* STATED TASK: Reproduce verbatim everything in the data below from the line containing "collector number: 6682" down to the line containing "collection date: 1948-11-22", including both of those lines.

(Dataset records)
* start *

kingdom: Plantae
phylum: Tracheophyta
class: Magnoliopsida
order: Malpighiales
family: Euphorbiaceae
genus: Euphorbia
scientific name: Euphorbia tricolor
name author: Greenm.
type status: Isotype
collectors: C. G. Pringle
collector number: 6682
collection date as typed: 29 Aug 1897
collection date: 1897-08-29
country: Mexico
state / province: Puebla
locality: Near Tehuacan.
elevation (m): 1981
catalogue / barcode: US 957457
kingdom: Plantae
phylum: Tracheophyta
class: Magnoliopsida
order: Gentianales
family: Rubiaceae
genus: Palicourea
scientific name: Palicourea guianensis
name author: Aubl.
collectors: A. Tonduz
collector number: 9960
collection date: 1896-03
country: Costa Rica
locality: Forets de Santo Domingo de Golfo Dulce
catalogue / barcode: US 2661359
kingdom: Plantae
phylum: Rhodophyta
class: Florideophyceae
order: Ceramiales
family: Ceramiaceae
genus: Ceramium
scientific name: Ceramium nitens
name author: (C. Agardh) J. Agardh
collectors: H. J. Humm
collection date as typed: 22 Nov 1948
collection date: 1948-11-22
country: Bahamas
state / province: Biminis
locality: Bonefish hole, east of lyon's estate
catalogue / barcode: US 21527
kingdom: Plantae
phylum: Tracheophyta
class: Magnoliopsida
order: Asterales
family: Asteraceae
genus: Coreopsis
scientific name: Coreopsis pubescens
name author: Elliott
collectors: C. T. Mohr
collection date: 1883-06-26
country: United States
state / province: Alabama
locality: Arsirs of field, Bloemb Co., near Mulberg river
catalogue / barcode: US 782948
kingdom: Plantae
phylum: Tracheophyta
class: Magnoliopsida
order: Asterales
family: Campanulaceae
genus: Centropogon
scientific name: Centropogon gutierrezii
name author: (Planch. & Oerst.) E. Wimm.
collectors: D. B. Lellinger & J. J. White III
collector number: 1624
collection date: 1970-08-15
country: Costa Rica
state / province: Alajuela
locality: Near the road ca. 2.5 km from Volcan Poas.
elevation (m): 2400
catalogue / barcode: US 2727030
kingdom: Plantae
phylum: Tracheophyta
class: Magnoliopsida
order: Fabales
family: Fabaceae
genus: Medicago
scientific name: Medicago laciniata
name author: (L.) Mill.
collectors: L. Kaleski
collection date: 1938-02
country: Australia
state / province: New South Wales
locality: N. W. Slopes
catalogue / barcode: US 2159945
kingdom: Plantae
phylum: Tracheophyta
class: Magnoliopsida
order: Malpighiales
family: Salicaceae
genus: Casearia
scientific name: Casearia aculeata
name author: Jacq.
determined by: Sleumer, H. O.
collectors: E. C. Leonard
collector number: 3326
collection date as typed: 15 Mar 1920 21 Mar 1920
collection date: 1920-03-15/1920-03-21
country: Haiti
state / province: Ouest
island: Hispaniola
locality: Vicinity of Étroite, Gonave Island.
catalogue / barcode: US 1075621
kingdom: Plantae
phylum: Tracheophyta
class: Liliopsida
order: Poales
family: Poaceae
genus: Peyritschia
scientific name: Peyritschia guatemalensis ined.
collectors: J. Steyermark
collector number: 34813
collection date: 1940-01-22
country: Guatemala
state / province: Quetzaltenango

* end *

* RESPONSE FOR THIS EXERCISE:
collector number: 6682
collection date as typed: 29 Aug 1897
collection date: 1897-08-29
country: Mexico
state / province: Puebla
locality: Near Tehuacan.
elevation (m): 1981
catalogue / barcode: US 957457
kingdom: Plantae
phylum: Tracheophyta
class: Magnoliopsida
order: Gentianales
family: Rubiaceae
genus: Palicourea
scientific name: Palicourea guianensis
name author: Aubl.
collectors: A. Tonduz
collector number: 9960
collection date: 1896-03
country: Costa Rica
locality: Forets de Santo Domingo de Golfo Dulce
catalogue / barcode: US 2661359
kingdom: Plantae
phylum: Rhodophyta
class: Florideophyceae
order: Ceramiales
family: Ceramiaceae
genus: Ceramium
scientific name: Ceramium nitens
name author: (C. Agardh) J. Agardh
collectors: H. J. Humm
collection date as typed: 22 Nov 1948
collection date: 1948-11-22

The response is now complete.